Schiff Returns From Visit To Troops in Iraq
Washington, DC – Rep. Adam Schiff recently returned from his fourth visit to Iraq - a three day trip during which he visited Baghdad, Haditha, Al Anbar and Al Asad. While in Iraq, he visited with troops and diplomatic personnel and handed out holiday cards he collected from constituents in the 29th District. Rep. Schiff was encouraged by the improved security he observed in the region, but was disappointed by the continued lack of political progress. In Baghdad, Rep. Schiff and the three other Members of Congress traveling with him met with General David Petraeus who outlined the improved military picture but also expressed concerns about the pace of political progress as well as the destructive role Iran has played in Iraq.
“There is no substitute for an on-the-ground perspective of the situation in Iraq,” said Schiff. “This was a very valuable trip, and it allowed me to see personally the improvements in security and the outstanding work being performed by our courageous and dedicated servicemen and servicewomen. I remain deeply concerned, however, that the Iraqi government is not capitalizing on the improved military situation to achieve any notable political reconciliation.”
Rep. Schiff took the opportunity while visiting Iraq to spread some holiday cheer on behalf of the constituents of the 29th District. Rep. Schiff brought with him hundreds of holiday cards from constituents, mostly from kids in the district, who had made them by hand. He also handed out a music CD that was compiled for the troops, which featured a variety popular songs, and was provided to him by John Ondrasik, lead vocalist of Five for Fighting.

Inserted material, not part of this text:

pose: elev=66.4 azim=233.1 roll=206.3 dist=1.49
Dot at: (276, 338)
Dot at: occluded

“I was happy to hand out so many holiday cards and CDs and everyone was very grateful to receive them,” said Schiff. “They appreciated the holiday cheer being so far away from home during this time of year. One Marine told me that getting the card and CD really made his day, which of course really made my day too.”

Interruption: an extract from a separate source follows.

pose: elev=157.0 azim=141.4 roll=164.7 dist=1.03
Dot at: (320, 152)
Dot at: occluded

One of the highlights of Rep. Schiff’s trip, originated from a conversation he had with an Indiana National Guardsman. While in Baghdad, Rep. Schiff met a soldier who had also served in Vietnam. The guardsman told Rep. Schiff how he chose to enlist to serve with his son after his son had been called upon to deploy to Iraq. This father proudly enlisted, even accepting a lower rank, just to serve with his son. Before being deployed, his son broke his leg and was unable to go to Iraq, but his dad was still sent. This great patriot and father expressed no regrets, telling Rep. Schiff of his decision and deployment: “It’s all good.”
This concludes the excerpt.